Saved dataset items
╭──
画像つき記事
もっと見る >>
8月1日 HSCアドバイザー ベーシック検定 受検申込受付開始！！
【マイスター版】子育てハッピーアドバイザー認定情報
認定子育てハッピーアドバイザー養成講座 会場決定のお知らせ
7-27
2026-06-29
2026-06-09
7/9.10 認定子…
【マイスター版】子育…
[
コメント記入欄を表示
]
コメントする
╰──
Task goal
Reproduce every line of the material above without altering anything.

Exercise response
画像つき記事
もっと見る >>
8月1日 HSCアドバイザー ベーシック検定 受検申込受付開始！！
【マイスター版】子育てハッピーアドバイザー認定情報
認定子育てハッピーアドバイザー養成講座 会場決定のお知らせ
7-27
2026-06-29
2026-06-09
7/9.10 認定子…
【マイスター版】子育…
[
コメント記入欄を表示
]
コメントする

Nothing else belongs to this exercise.